Paymar was soon hired at American Journal, a new national daily magazine program. He covered the O. J. Simpson story for a year in Los Angeles. He won a National Headliner Award for reporting on the hazards of bird strikes on aircraft which were plaguing the nation's airports.

===Business correspondent===
In 1997, Paymar became a correspondent at CNBC's new prime-time flagship business program Business Center, anchored by Maria Bartiromo. Paymar also covered the equity markets, interviewed the head of the U.S. Securities and Exchange Commission, Arthur Levitt, as well as the heads of NASDAQ and the New York Stock Exchange. Paymar interviewed leading business figures including Larry Ellison, CEO of Oracle; John Chambers, CEO of Cisco, Michael Dell, CEO of Dell Computer; and Hugh McColl, CEO of Bank of America. Paymar also anchored news programs, news updates and breaking news while at CNBC. He also founded the Molloy Business Channel,“MBC” at Molloy College in New York.

===Business consultant===
In 2002, Paymar formed his own media consultancy, Paymar Communications Group, and focused his efforts on the financial world. Paymar's clients included JPMorgan Chase, The Wall Street Journal, Standard & Poor's, The Royal Bank of Scotland, Bank of America, ING, Morgan Stanley, and Thomson Reuters.

In 2006 Paymar went back into broadcasting as chief financial anchor for BusinessWeek, broadcasting to the ABC News Radio and Satellite Networks and ABC owned stations, including WABC 770 in New York. He also contributed to BusinessWeek Weekend, the nationally syndicated television program.
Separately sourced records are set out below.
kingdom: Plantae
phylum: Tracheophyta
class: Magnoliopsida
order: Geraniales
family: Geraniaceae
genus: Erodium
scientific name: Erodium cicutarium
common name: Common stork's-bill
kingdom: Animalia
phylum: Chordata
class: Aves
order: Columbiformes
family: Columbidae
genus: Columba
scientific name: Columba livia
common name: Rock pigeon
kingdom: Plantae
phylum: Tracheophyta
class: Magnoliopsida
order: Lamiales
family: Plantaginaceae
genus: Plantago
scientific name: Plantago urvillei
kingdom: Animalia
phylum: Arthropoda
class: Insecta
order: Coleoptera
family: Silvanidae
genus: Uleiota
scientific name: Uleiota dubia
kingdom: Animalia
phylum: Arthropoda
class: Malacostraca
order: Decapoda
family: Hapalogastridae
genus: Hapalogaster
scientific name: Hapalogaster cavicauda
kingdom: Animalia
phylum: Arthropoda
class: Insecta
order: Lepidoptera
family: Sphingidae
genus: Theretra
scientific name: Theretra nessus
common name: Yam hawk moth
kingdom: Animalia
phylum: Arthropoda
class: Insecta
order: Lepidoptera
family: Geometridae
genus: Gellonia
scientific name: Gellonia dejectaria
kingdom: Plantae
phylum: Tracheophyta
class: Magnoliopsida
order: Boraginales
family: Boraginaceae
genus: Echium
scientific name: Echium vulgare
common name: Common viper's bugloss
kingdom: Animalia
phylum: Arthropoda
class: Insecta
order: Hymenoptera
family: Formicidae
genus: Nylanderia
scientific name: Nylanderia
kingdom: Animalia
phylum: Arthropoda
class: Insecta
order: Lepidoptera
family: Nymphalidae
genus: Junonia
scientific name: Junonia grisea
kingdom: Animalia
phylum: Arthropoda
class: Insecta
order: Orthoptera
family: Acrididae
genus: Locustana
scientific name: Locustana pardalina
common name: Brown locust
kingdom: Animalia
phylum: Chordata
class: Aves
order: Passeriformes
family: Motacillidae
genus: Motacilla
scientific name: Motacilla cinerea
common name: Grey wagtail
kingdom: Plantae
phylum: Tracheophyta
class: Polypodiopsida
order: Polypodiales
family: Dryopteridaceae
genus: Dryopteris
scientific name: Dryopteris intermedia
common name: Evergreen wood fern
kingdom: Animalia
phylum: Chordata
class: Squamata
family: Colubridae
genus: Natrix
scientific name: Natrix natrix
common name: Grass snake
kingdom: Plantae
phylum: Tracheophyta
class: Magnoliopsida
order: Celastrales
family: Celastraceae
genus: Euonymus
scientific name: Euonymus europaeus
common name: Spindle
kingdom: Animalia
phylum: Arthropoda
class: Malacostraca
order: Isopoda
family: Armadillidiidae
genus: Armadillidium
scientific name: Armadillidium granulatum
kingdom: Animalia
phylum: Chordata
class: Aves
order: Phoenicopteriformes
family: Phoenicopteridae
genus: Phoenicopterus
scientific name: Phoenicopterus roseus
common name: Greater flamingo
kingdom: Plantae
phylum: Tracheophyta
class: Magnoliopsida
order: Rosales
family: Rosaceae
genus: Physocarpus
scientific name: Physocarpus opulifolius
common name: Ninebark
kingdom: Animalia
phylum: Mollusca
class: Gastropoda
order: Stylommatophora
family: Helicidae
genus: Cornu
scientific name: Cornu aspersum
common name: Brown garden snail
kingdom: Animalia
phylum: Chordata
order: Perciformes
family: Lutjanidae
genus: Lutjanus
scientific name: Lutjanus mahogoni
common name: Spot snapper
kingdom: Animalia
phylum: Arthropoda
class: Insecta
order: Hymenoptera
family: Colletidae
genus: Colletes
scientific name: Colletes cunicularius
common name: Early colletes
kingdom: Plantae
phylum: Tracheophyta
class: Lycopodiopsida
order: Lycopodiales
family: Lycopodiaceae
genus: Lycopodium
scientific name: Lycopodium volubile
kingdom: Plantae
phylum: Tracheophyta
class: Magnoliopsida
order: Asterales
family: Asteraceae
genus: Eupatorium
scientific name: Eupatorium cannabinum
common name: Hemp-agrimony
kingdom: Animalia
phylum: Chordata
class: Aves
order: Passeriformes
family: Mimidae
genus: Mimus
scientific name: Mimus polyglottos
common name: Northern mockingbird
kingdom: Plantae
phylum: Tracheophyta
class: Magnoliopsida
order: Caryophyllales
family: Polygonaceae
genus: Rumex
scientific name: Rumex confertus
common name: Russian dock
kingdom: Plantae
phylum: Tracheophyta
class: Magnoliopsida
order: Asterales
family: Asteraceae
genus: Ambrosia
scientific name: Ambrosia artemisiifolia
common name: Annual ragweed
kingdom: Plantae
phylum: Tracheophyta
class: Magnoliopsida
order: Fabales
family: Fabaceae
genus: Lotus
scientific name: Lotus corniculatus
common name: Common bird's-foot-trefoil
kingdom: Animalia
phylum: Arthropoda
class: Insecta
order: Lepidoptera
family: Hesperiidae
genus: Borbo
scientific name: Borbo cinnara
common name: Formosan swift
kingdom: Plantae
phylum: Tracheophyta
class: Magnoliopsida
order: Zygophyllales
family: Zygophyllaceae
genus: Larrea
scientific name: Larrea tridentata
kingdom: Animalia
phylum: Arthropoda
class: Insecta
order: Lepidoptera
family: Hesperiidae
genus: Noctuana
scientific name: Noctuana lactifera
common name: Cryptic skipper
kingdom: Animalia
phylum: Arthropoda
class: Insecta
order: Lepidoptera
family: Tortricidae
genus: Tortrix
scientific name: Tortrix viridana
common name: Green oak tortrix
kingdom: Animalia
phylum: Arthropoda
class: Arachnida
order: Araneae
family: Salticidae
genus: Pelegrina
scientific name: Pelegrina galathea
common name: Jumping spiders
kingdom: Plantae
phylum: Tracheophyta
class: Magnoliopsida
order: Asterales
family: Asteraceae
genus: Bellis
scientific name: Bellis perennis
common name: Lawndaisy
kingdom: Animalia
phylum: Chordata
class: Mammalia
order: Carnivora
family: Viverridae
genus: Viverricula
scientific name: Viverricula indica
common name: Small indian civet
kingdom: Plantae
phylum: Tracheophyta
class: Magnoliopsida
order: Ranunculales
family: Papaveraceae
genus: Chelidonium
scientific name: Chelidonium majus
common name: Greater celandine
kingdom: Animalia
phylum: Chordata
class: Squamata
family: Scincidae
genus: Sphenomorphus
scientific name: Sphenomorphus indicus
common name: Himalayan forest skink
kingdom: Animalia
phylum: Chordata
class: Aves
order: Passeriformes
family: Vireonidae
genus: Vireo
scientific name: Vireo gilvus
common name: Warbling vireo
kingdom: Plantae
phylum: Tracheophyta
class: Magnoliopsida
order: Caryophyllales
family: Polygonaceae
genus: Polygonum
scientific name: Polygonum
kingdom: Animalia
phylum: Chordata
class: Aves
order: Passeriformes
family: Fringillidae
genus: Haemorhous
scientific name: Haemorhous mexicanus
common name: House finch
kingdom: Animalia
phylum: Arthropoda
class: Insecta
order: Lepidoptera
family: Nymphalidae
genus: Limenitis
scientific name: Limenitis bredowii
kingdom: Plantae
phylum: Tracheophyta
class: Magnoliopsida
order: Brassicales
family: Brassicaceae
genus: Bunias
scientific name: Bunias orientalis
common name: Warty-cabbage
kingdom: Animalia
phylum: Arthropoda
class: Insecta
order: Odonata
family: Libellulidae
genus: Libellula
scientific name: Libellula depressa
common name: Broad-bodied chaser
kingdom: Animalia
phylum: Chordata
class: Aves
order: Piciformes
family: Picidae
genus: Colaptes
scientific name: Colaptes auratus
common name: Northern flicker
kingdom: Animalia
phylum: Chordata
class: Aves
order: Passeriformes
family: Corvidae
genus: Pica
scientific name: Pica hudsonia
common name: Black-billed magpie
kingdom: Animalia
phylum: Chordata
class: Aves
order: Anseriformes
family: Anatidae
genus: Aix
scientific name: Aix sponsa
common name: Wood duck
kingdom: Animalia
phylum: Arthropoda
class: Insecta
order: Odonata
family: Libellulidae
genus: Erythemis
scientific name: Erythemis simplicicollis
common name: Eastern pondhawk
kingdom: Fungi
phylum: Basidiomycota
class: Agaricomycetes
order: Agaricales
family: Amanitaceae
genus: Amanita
Paymar writes a blog on the Paymar Communications Group website and his writing has appeared in Forbes Magazine.

===Corporate communications===
In 2007, one of his former media consulting clients, Indra Nooyi, the CEO of PepsiCo, offered him the position of Senior Vice President of Corporate Communications at the global headquarters in Purchase, New York. Paymar was responsible for all internal and external communications and web based efforts as well as acting as liaison with major news media such as the Wall Street Journal, the Financial Times, Fortune Magazine and Bloomberg.

In 2009, Paymar returned to his media consultancy, Paymar Communications Group, working with Fortune 500 clients including Citi Smith Barney, Morgan Stanley, Pfizer, AOL, Royal Bank of Scotland, Bank of America, AOL, FTSE, UBS, NBC, About.Com, GlaxoSmithKline and McGraw-Hill Financial.

==Awards, commendations and education==
Awards
- Press Club of Long Island, Society of Professional Journalists, Business Programming 2013
- Folio Award Long Island's Fair Media Council Talk Show/Commentary 2013
- National Headliner Investigative Reporting 1997
- Emmy Documentary 1987
- Emmy News Talent 1985
- UPI (USA & CA) Investigative Reporting 1980
- Gabriel Documentary 1978
- Emmy Editorial Writing 1978
- Emmy Editorial Writing 1977

Commendations

- Santa Clara County Board of Supervisors
- San Jose City Council
- American Cancer Society
- Western Telecommunications Education Association

Education
- Molloy University, MBA, Management
- Sigma Beta Delta – Int’l Business Honor Society
- University of Minnesota, Bachelor of Science, History/Education
- University of Pennsylvania, Wharton School, Business Seminar Program

==Personal life==
Paymar is married to Diane Masciale Vice-President and General Manager of WLIW21 New York, formerly with ABC and NBC News. He has five children, Sheryl, Joseph, Daniel, Max and Leana.